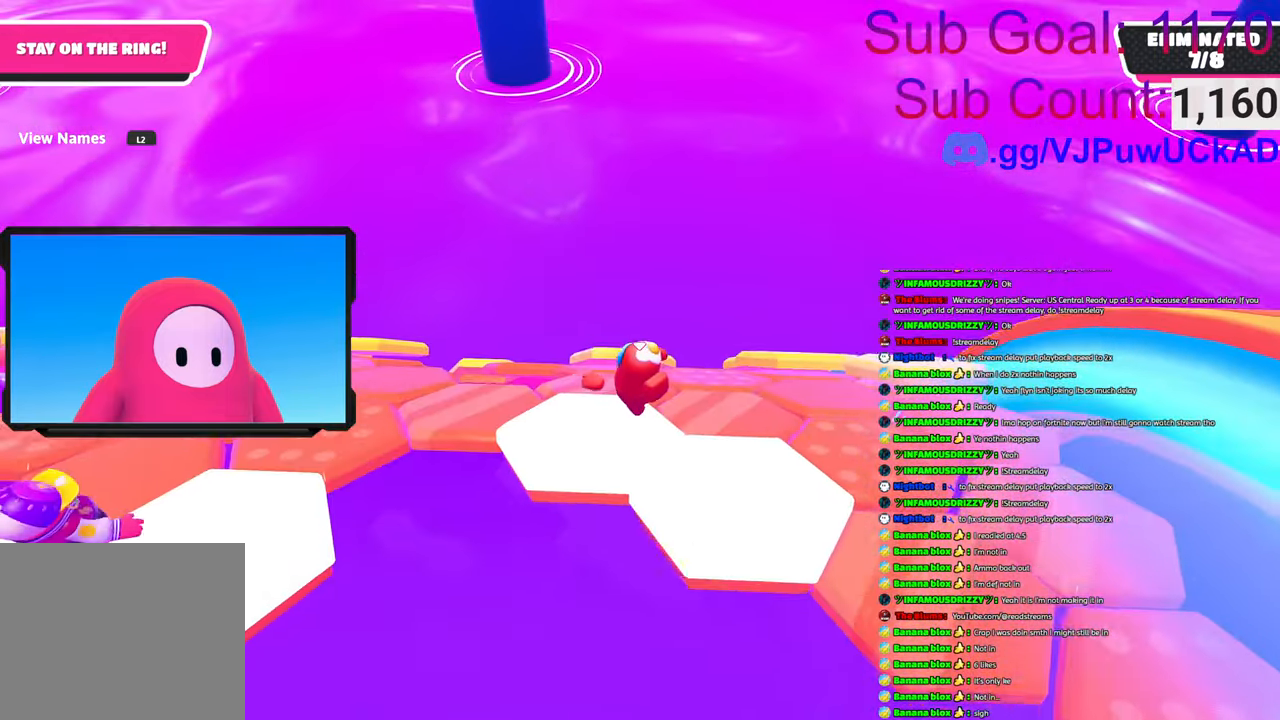
{"buttons": [], "left_stick": "up", "right_stick": "down-left", "events": [[33, "left_stick", "up-right"], [383, "right_stick", "down-left"], [400, "left_stick", "up"]]}
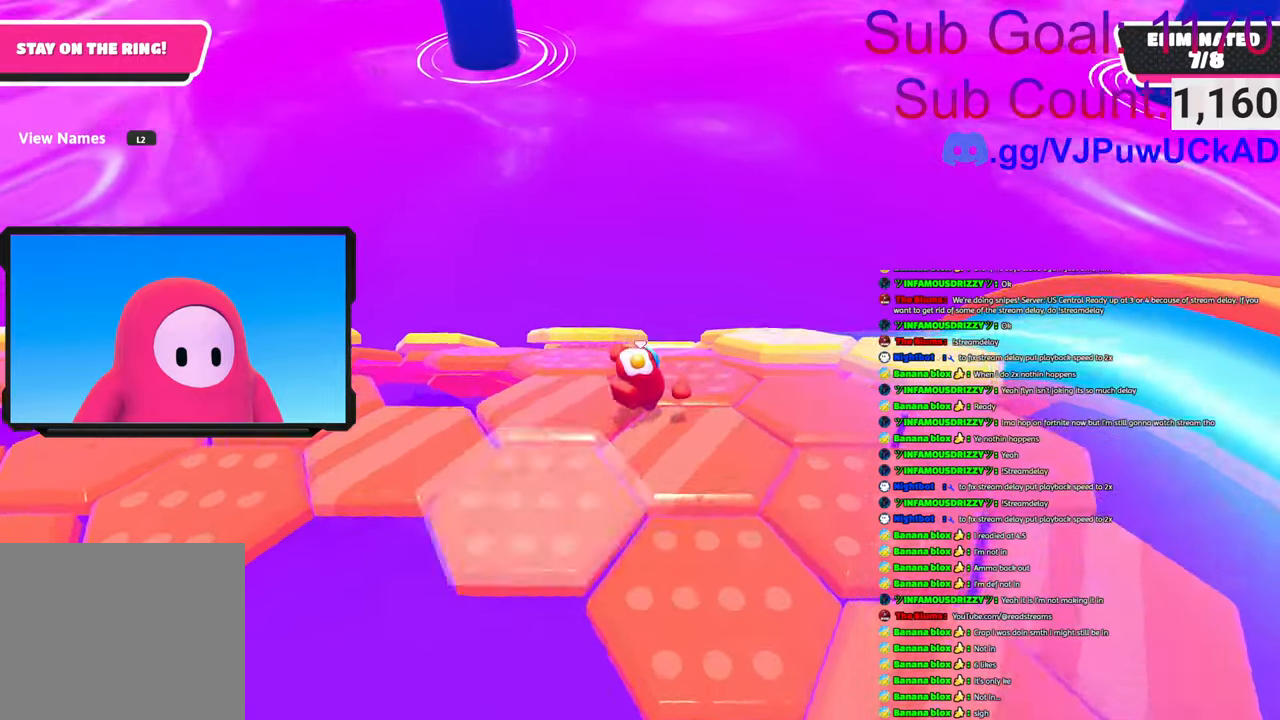
{"buttons": ["CROSS"], "left_stick": "up-right", "right_stick": "center", "events": [[66, "right_stick", "center"], [116, "left_stick", "up-right"], [400, "CROSS", "down"]]}
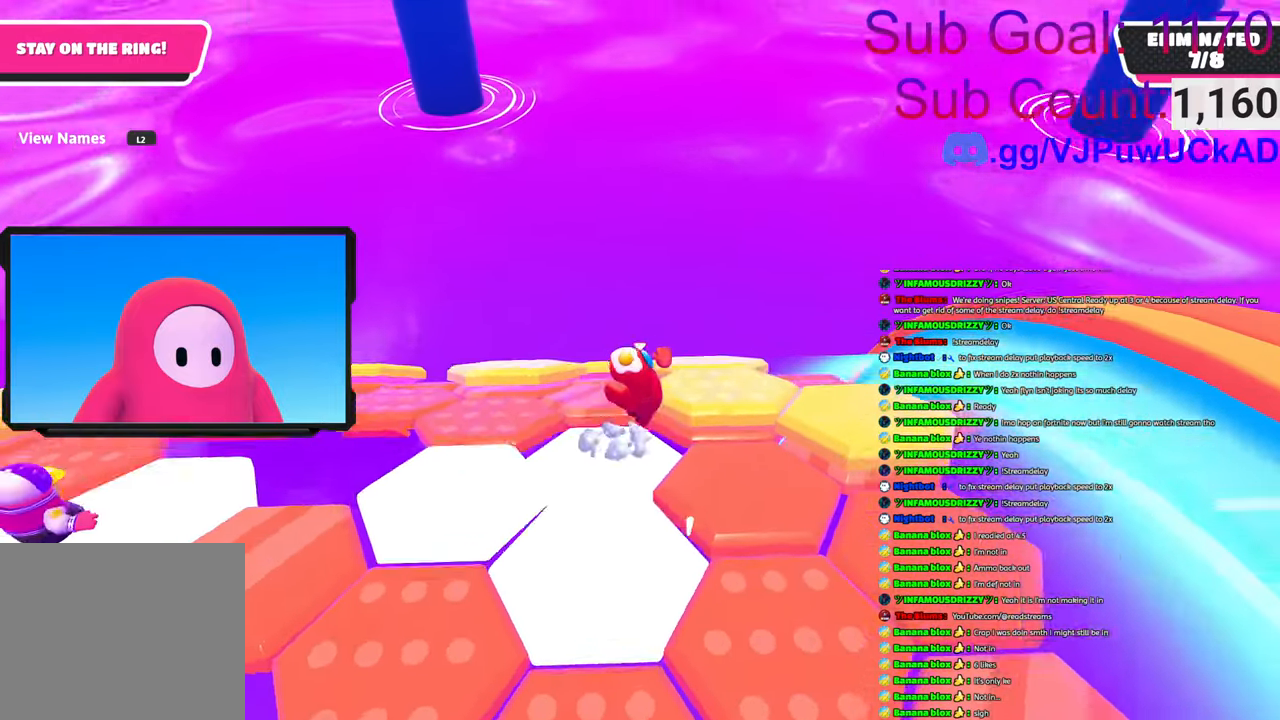
{"buttons": [], "left_stick": "up", "right_stick": "center", "events": [[16, "CROSS", "up"], [83, "right_stick", "down-left"], [100, "left_stick", "right"], [216, "left_stick", "center"], [283, "left_stick", "up-left"], [283, "right_stick", "center"], [416, "left_stick", "up"]]}
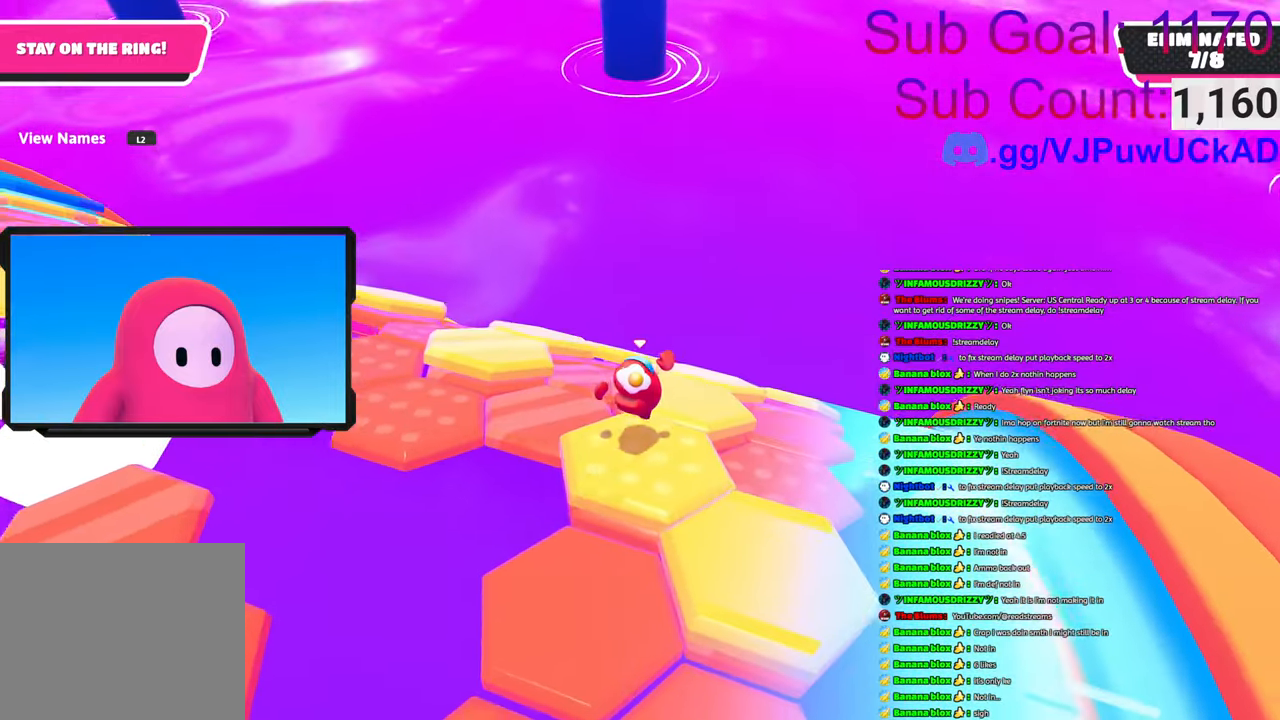
{"buttons": [], "left_stick": "up-left", "right_stick": "center", "events": [[83, "right_stick", "down"], [133, "left_stick", "up-right"], [266, "left_stick", "up"], [366, "left_stick", "up-left"], [366, "right_stick", "center"]]}
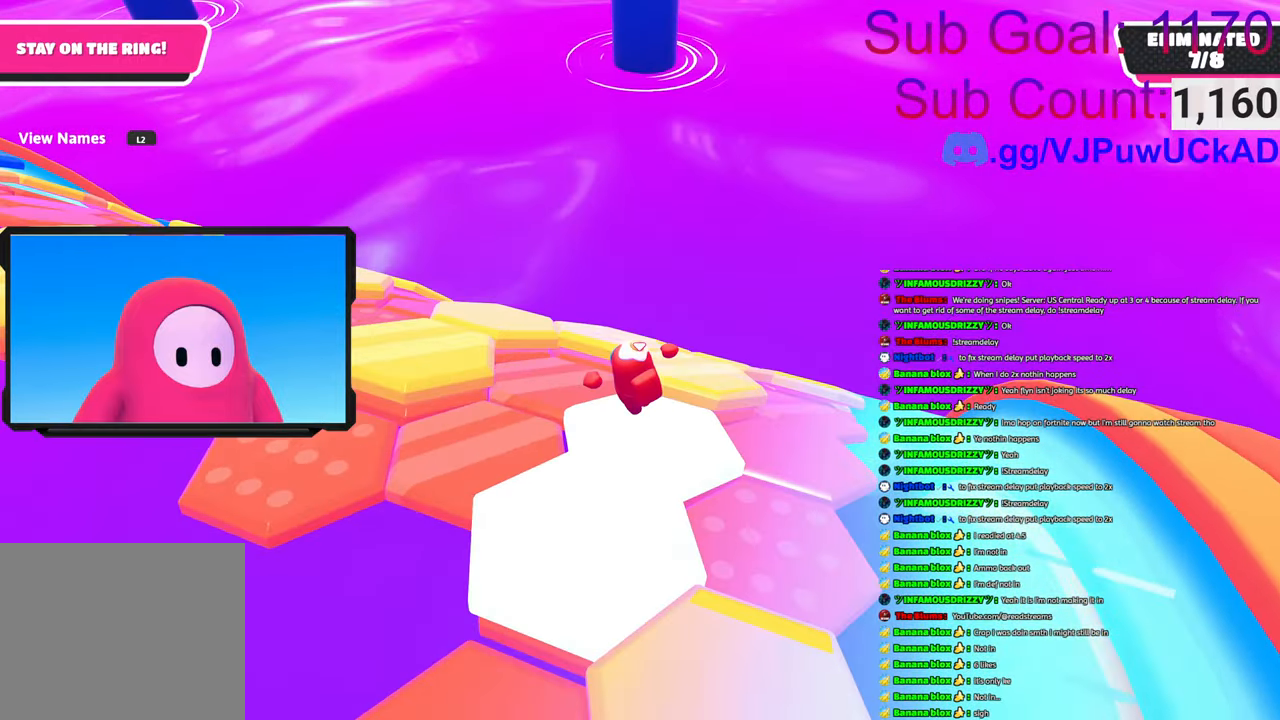
{"buttons": [], "left_stick": "right", "right_stick": "down-right", "events": [[16, "right_stick", "right"], [83, "right_stick", "center"], [116, "left_stick", "up"], [150, "CROSS", "down"], [266, "CROSS", "up"], [400, "left_stick", "right"], [450, "right_stick", "down-right"]]}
━━━━━━━━━━━━━━━━━━━━
Exact output of each line above is wanted, without the pictures.

{"buttons": [], "left_stick": "up", "right_stick": "down-left", "events": [[33, "left_stick", "up-right"], [383, "right_stick", "down-left"], [400, "left_stick", "up"]]}
{"buttons": ["CROSS"], "left_stick": "up-right", "right_stick": "center", "events": [[66, "right_stick", "center"], [116, "left_stick", "up-right"], [400, "CROSS", "down"]]}
{"buttons": [], "left_stick": "up", "right_stick": "center", "events": [[16, "CROSS", "up"], [83, "right_stick", "down-left"], [100, "left_stick", "right"], [216, "left_stick", "center"], [283, "left_stick", "up-left"], [283, "right_stick", "center"], [416, "left_stick", "up"]]}
{"buttons": [], "left_stick": "up-left", "right_stick": "center", "events": [[83, "right_stick", "down"], [133, "left_stick", "up-right"], [266, "left_stick", "up"], [366, "left_stick", "up-left"], [366, "right_stick", "center"]]}
{"buttons": [], "left_stick": "right", "right_stick": "down-right", "events": [[16, "right_stick", "right"], [83, "right_stick", "center"], [116, "left_stick", "up"], [150, "CROSS", "down"], [266, "CROSS", "up"], [400, "left_stick", "right"], [450, "right_stick", "down-right"]]}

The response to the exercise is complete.